Why Quad City-area food banks are overwhelmed with milk
DAVENPORT, Iowa (AP) — Food pantries in eastern Iowa and western Illinois are being flooded with milk donations under a federal program to buy and distribute nearly $50 million in dairy products to compensate farmers hurt by trade tariffs.
River Bend Foodbank CEO Mike Miller told the Quad-City Times that about 80,000 half-gallons of milk will be distributed to food pantries across the Quad-City region through March. The spike in donations comes from a U.S. Department of Agriculture program to help dairy farmers caught in the middle of President Donald Trump’s trade disputes with Mexico, China and Canada.
Tariffs have cost American dairy farmers more than $1 billion since May.
The USDA announced in August that the agency would buy dairy from farmers facing low prices and a surplus of milk products. The USDA is distributing the milk that would’ve been sold overseas to food banks and meal sites across the country.
“It’s certainly helpful to farmers who are hurt because tariffs are placed on their products going into China.
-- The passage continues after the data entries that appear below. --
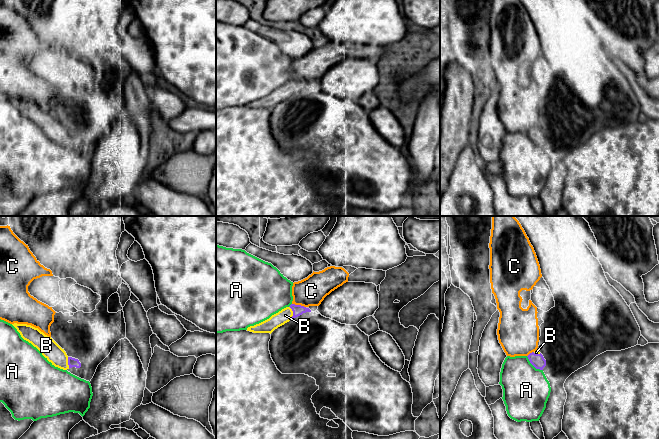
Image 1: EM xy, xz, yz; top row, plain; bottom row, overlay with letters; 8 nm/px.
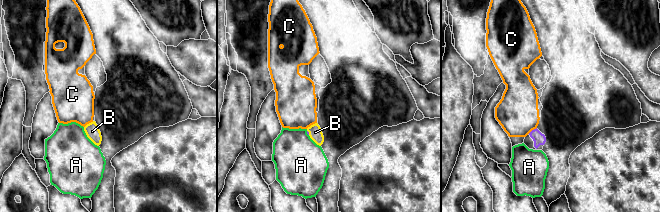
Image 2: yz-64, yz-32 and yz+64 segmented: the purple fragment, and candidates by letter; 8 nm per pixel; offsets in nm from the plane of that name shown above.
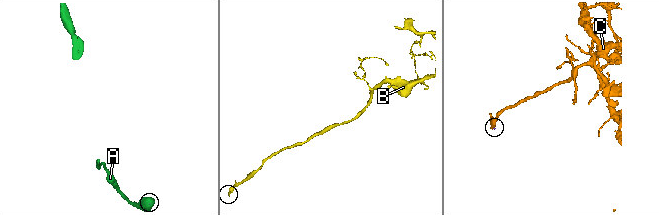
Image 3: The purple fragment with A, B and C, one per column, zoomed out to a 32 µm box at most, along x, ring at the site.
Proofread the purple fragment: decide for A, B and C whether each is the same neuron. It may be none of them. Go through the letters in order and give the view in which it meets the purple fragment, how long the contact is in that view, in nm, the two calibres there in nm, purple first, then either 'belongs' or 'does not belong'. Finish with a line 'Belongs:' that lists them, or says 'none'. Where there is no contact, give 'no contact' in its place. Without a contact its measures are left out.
A: yz | 180 nm | 110/380 nm | does not belong
B: xz | 110 nm | 90/110 nm | belongs
C: xz | 120 nm | 90/240 nm | does not belong
Belongs: B

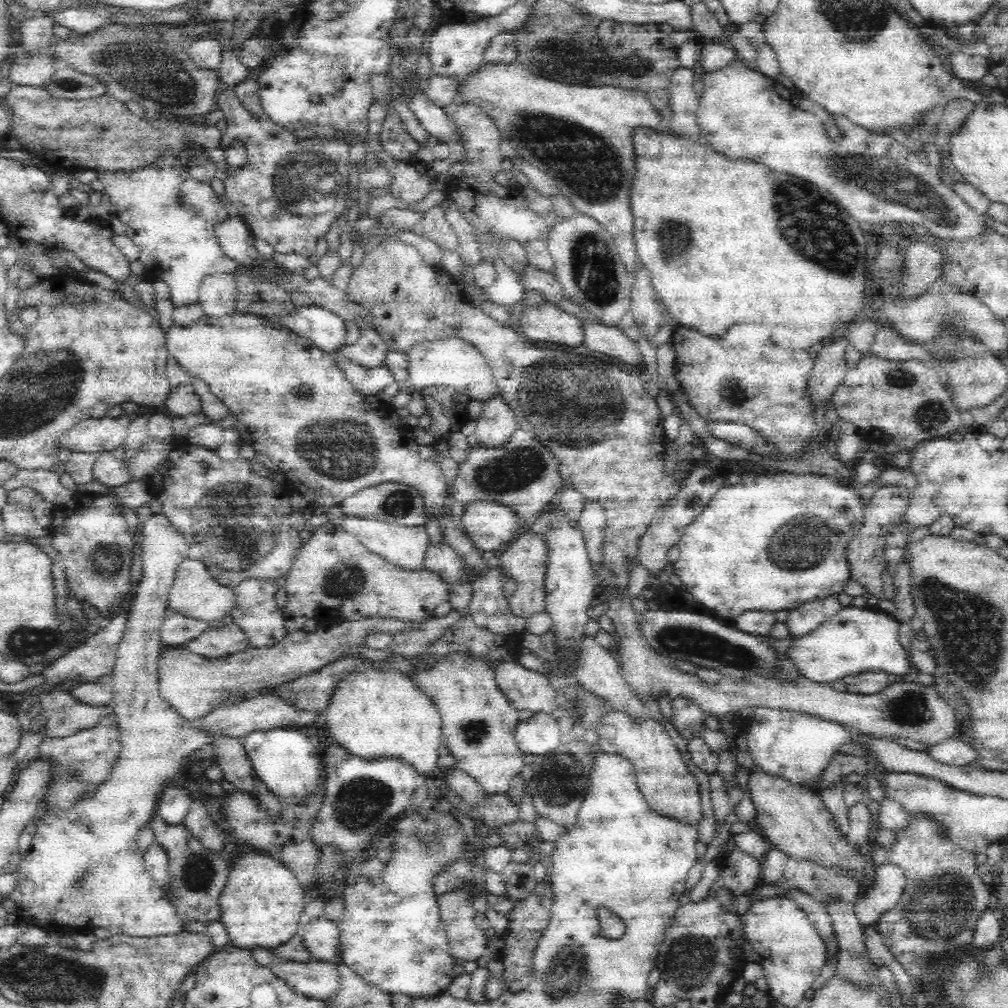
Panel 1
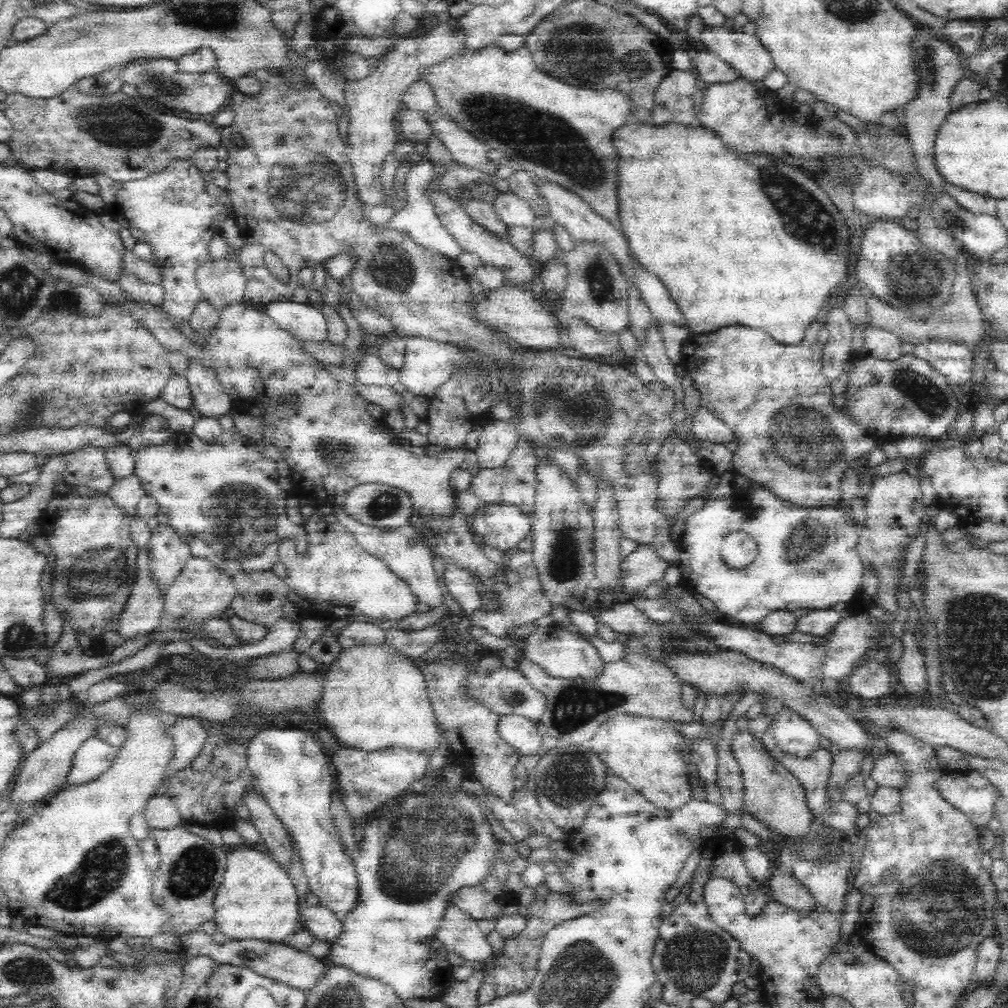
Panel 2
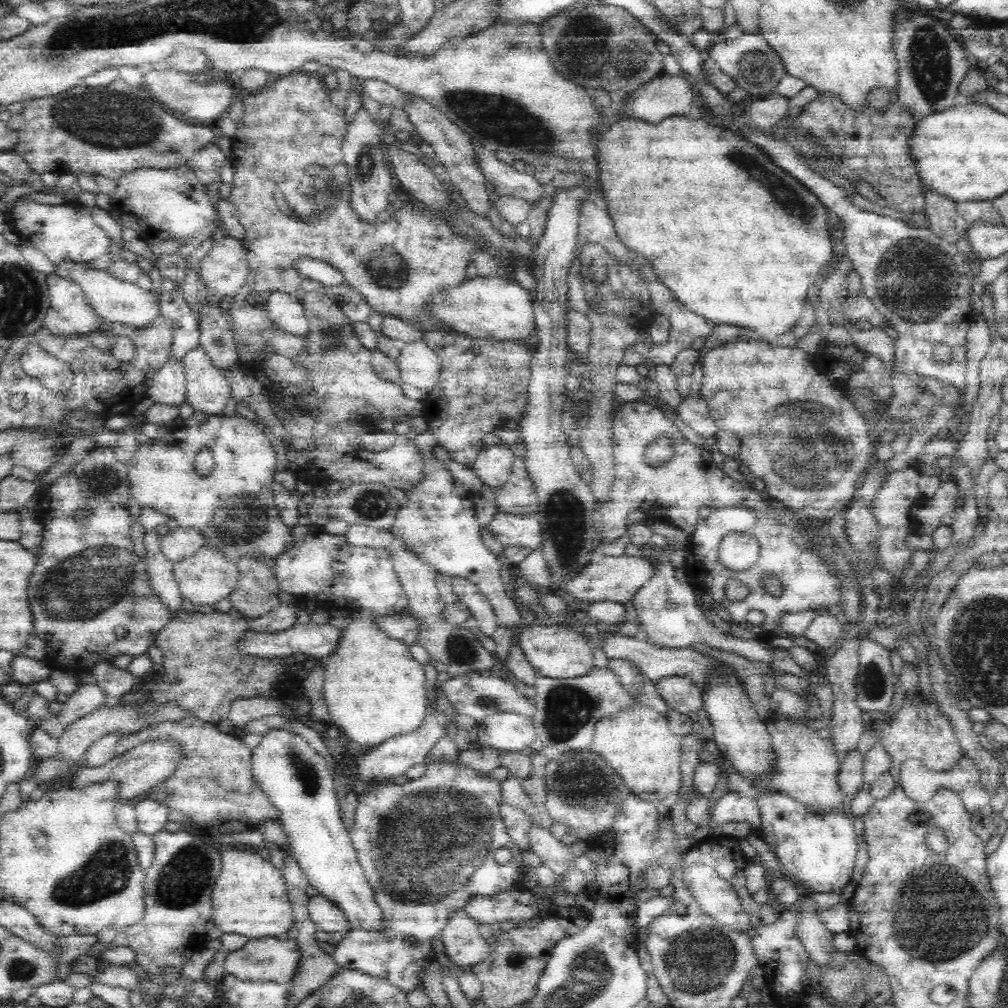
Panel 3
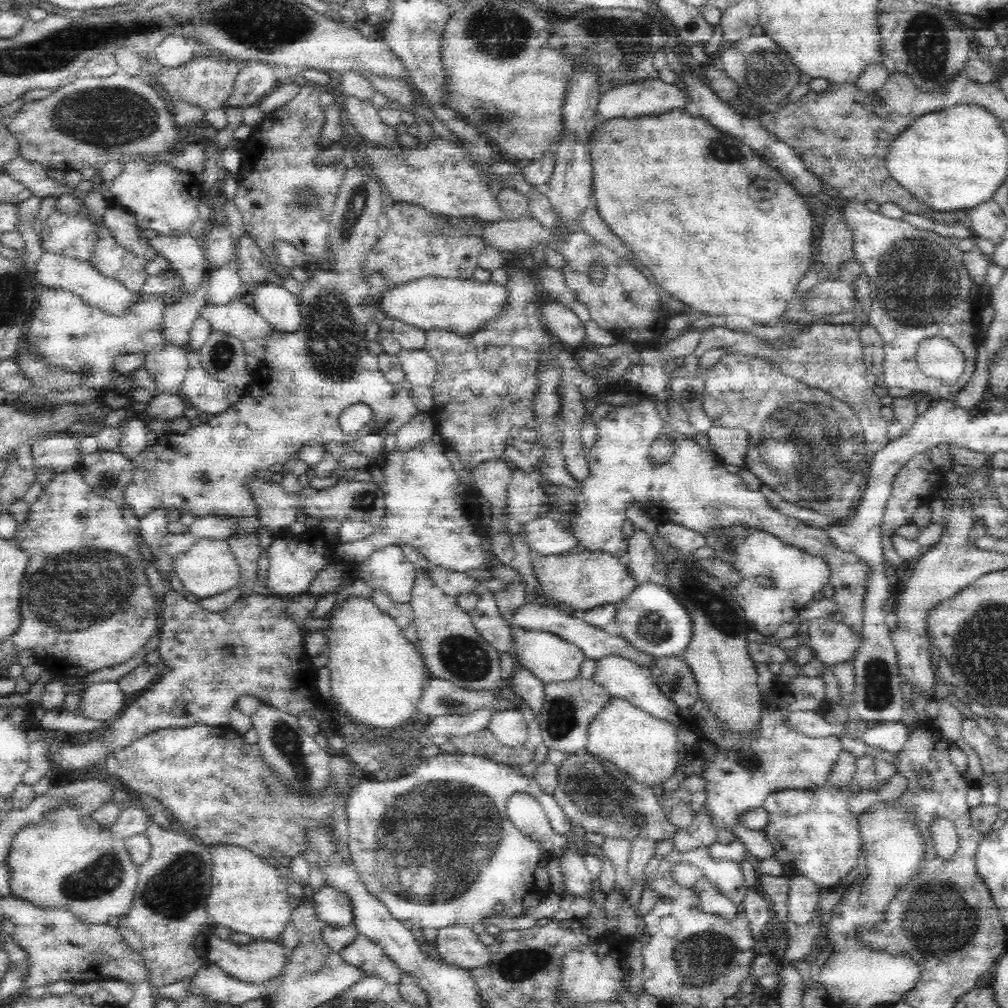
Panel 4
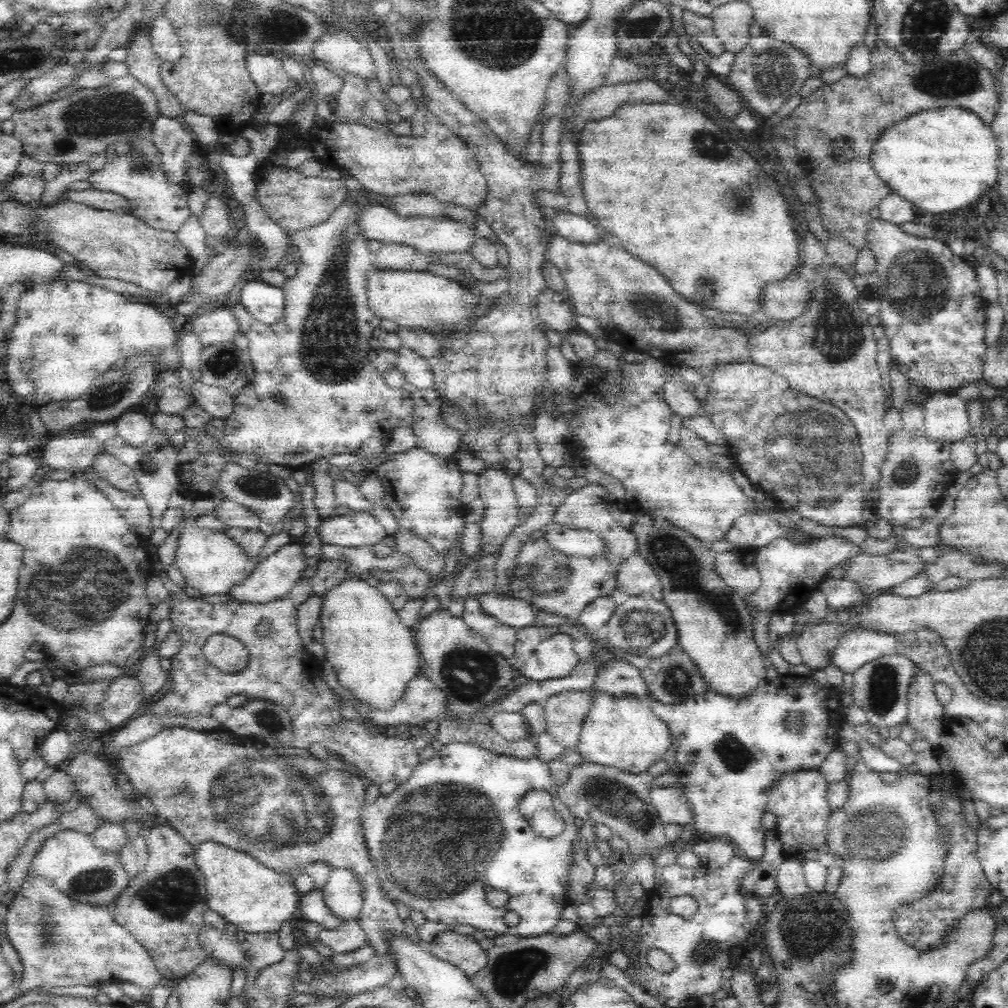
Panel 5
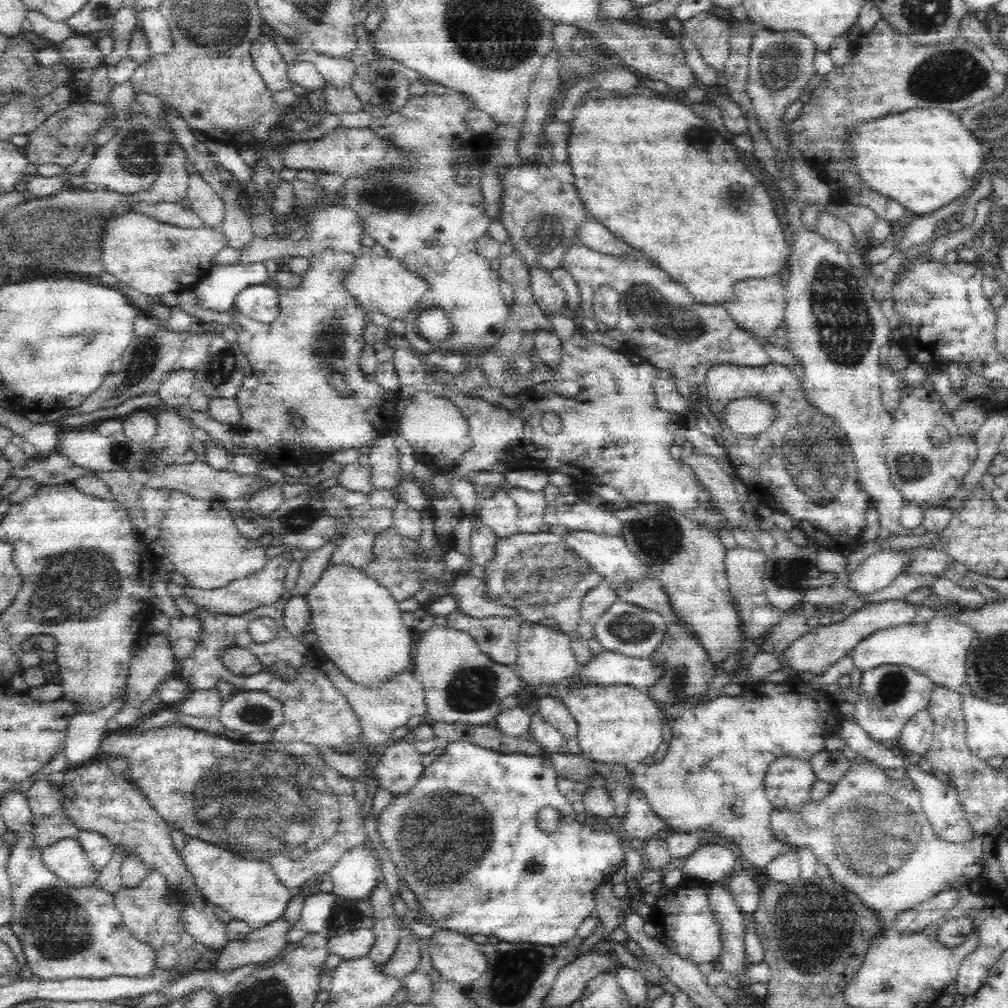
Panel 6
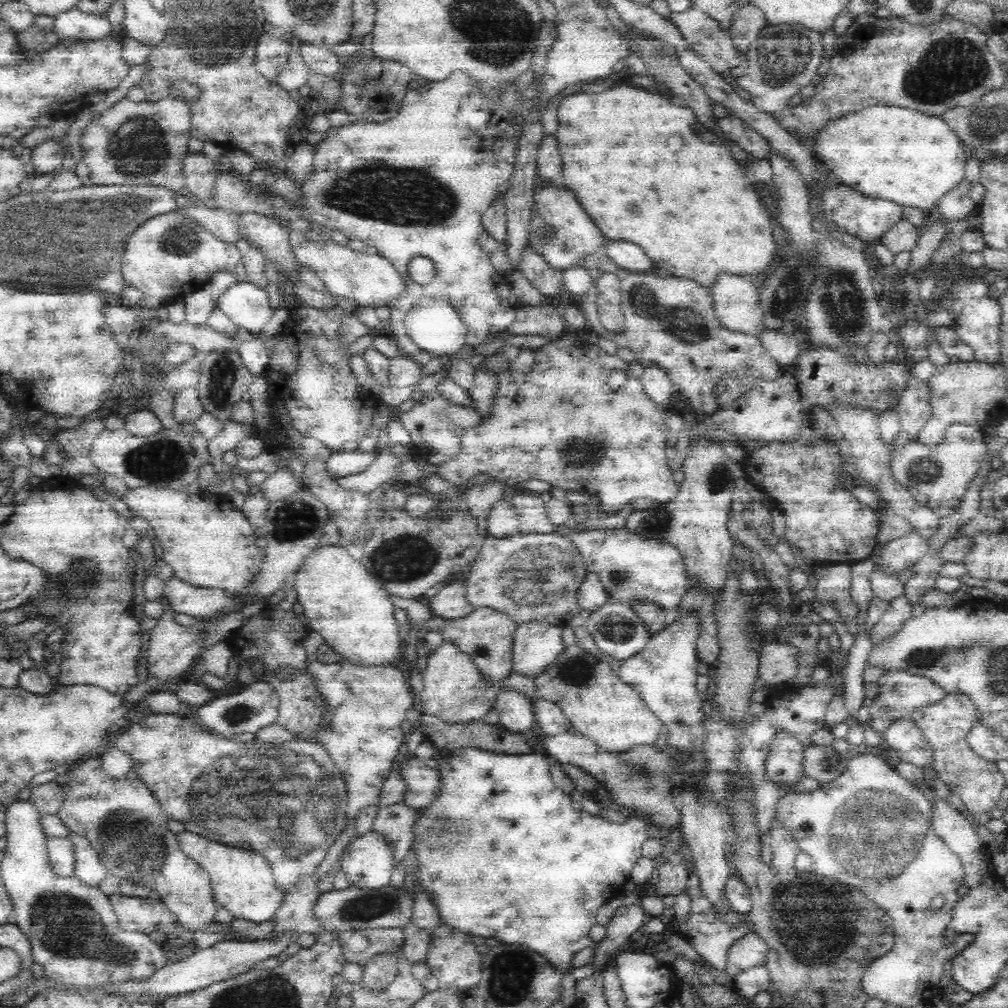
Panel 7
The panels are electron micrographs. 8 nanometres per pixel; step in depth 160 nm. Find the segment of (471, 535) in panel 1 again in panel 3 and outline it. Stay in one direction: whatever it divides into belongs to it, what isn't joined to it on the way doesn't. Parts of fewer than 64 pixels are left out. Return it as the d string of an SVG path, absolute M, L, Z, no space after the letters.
M497 510L487 527L504 549L540 547L542 532L536 514L516 516Z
And it’s a huge help for hungry people in our community,” said Miller. “But it has been challenging. Milk has a limited shelf life, so we have to move it quickly. We’ve got to move this week’s milk because more milk will be coming next week.”
Miller added that food banks lack adequate storage for the dairy donations and don’t have enough volunteers to re-distribute the supply.
“Some areas of the country have had to decline these donations because it’s too much to handle and milk is not usually donated,” Miller said.
The USDA is sending donations in phases, with the first phase being milk. It’ll continue through March. Miller expects the next donation phases to include a wider variety of food products, such as poultry, pork or rice.